→ Tarefa solicitada
Edite o trecho sobre expectativas e reproduza tudo desde "Nesse caso, uma" até "Não é possível.", substituindo "maravilhosa" por "encantadora".

Nesse caso, uma cidade histórica maravilhosa vira sem graça. Um evento com pessoas incríveis, cada uma sendo um universo singular de histórias e aprendizados, se torna ruim e deixa uma lembrança negativa, porque algo não saiu de acordo com a minha expectativa. E querer as coisas de uma maneira melhor não é um problema em si, mas o precisar que ela seja desse jeito, em um mundo onde não controlamos quase nada, nos limita e nos frustra o tempo todo. E se reabilitar é dar autonomia, essa postura nos tira autonomia. Nos traz a dependência. E se nos prende, nos tira a liberdade. Porque para que essas expectativas sejam sempre supridas, preciso customizar o mundo. E ele não aceita essa customização. Até porque, se eu quero algo e não quero o seu oposto, infringe a regra do universo dos opostos coexistirem. Não é possível.

→ Material fornecido
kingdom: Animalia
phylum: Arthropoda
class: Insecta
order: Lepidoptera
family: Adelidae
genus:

→ Solução da tarefa
Nesse caso, uma cidade histórica encantadora vira sem graça. Um evento com pessoas incríveis, cada uma sendo um universo singular de histórias e aprendizados, se torna ruim e deixa uma lembrança negativa, porque algo não saiu de acordo com a minha expectativa. E querer as coisas de uma maneira melhor não é um problema em si, mas o precisar que ela seja desse jeito, em um mundo onde não controlamos quase nada, nos limita e nos frustra o tempo todo. E se reabilitar é dar autonomia, essa postura nos tira autonomia. Nos traz a dependência. E se nos prende, nos tira a liberdade. Porque para que essas expectativas sejam sempre supridas, preciso customizar o mundo. E ele não aceita essa customização. Até porque, se eu quero algo e não quero o seu oposto, infringe a regra do universo dos opostos coexistirem. Não é possível.